- Material provided

########

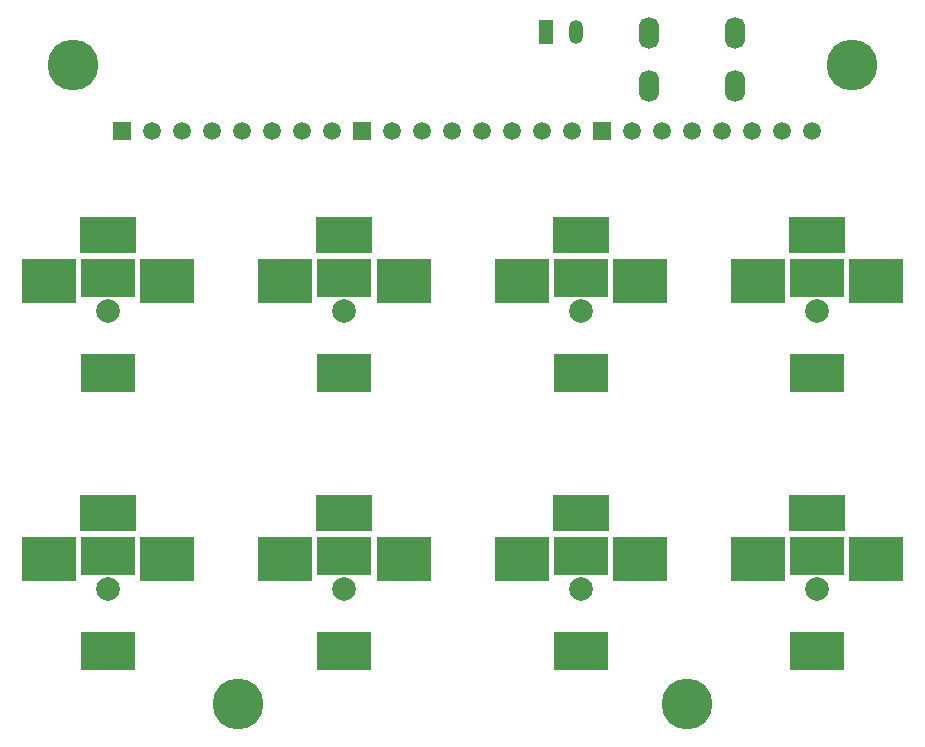
<source format=gbr>
%TF.GenerationSoftware,KiCad,Pcbnew,(6.0.0)*%
%TF.CreationDate,2023-02-05T23:33:58-08:00*%
%TF.ProjectId,button_pcb,62757474-6f6e-45f7-9063-622e6b696361,rev?*%
%TF.SameCoordinates,Original*%
%TF.FileFunction,Soldermask,Top*%
%TF.FilePolarity,Negative*%
%FSLAX46Y46*%
G04 Gerber Fmt 4.6, Leading zero omitted, Abs format (unit mm)*
G04 Created by KiCad (PCBNEW (6.0.0)) date 2023-02-05 23:33:58*
%MOMM*%
%LPD*%
G01*
G04 APERTURE LIST*
%ADD10C,2.000000*%
%ADD11R,4.600000X3.300000*%
%ADD12R,4.600000X3.800000*%
%ADD13R,4.800000X3.100000*%
%ADD14C,4.300000*%
%ADD15O,1.700000X2.700000*%
%ADD16R,1.500000X1.500000*%
%ADD17C,1.500000*%
%ADD18R,1.200000X2.000000*%
%ADD19O,1.200000X2.000000*%
G04 APERTURE END LIST*
D10*
%TO.C,S8*%
X69000000Y-76750000D03*
D11*
X69000000Y-73988000D03*
D12*
X64000000Y-74238000D03*
X74000000Y-74238000D03*
D13*
X69000000Y-70338000D03*
D11*
X69000000Y-81988000D03*
%TD*%
D14*
%TO.C,H6*%
X72000000Y-32400000D03*
%TD*%
D10*
%TO.C,S1*%
X9000000Y-53250000D03*
D11*
X9000000Y-50488000D03*
D12*
X4000000Y-50738000D03*
X14000000Y-50738000D03*
D13*
X9000000Y-46838000D03*
D11*
X9000000Y-58488000D03*
%TD*%
D14*
%TO.C,H5*%
X6000000Y-32400000D03*
%TD*%
D10*
%TO.C,S4*%
X69000000Y-53250000D03*
D11*
X69000000Y-50488000D03*
D12*
X64000000Y-50738000D03*
X74000000Y-50738000D03*
D13*
X69000000Y-46838000D03*
D11*
X69000000Y-58488000D03*
%TD*%
D15*
%TO.C,JPowerBankAsBattery1*%
X62103000Y-34221720D03*
X54803000Y-29711000D03*
X54803000Y-34221720D03*
X62103000Y-29711000D03*
%TD*%
D14*
%TO.C,H8*%
X20000000Y-86500000D03*
%TD*%
D10*
%TO.C,S7*%
X49000000Y-76750000D03*
D11*
X49000000Y-73988000D03*
D12*
X44000000Y-74238000D03*
X54000000Y-74238000D03*
D13*
X49000000Y-70338000D03*
D11*
X49000000Y-81988000D03*
%TD*%
D16*
%TO.C,T2*%
X30480000Y-38020000D03*
D17*
X33020000Y-38020000D03*
X35560000Y-38020000D03*
X38100000Y-38020000D03*
X40640000Y-38020000D03*
X43180000Y-38020000D03*
X45720000Y-38020000D03*
X48260000Y-38020000D03*
%TD*%
D16*
%TO.C,T1*%
X50800000Y-38020000D03*
D17*
X53340000Y-38020000D03*
X55880000Y-38020000D03*
X58420000Y-38020000D03*
X60960000Y-38020000D03*
X63500000Y-38020000D03*
X66040000Y-38020000D03*
X68580000Y-38020000D03*
%TD*%
D10*
%TO.C,S5*%
X9000000Y-76750000D03*
D11*
X9000000Y-73988000D03*
D12*
X4000000Y-74238000D03*
X14000000Y-74238000D03*
D13*
X9000000Y-70338000D03*
D11*
X9000000Y-81988000D03*
%TD*%
D10*
%TO.C,S2*%
X29000000Y-53250000D03*
D11*
X29000000Y-50488000D03*
D12*
X24000000Y-50738000D03*
X34000000Y-50738000D03*
D13*
X29000000Y-46838000D03*
D11*
X29000000Y-58488000D03*
%TD*%
D10*
%TO.C,S6*%
X29000000Y-76750000D03*
D11*
X29000000Y-73988000D03*
D12*
X24000000Y-74238000D03*
X34000000Y-74238000D03*
D13*
X29000000Y-70338000D03*
D11*
X29000000Y-81988000D03*
%TD*%
D16*
%TO.C,T3*%
X10160000Y-38020000D03*
D17*
X12700000Y-38020000D03*
X15240000Y-38020000D03*
X17780000Y-38020000D03*
X20320000Y-38020000D03*
X22860000Y-38020000D03*
X25400000Y-38020000D03*
X27940000Y-38020000D03*
%TD*%
D10*
%TO.C,S3*%
X49000000Y-53250000D03*
D11*
X49000000Y-50488000D03*
D12*
X44000000Y-50738000D03*
X54000000Y-50738000D03*
D13*
X49000000Y-46838000D03*
D11*
X49000000Y-58488000D03*
%TD*%
D14*
%TO.C,H7*%
X58000000Y-86500000D03*
%TD*%
D18*
%TO.C,T4*%
X46038600Y-29591000D03*
D19*
X48578600Y-29591000D03*
%TD*%
M02*

</source>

########

- What to do
Using the data above, state the number of lines that contain the word "KiCad"; add nothing else.

- Result
2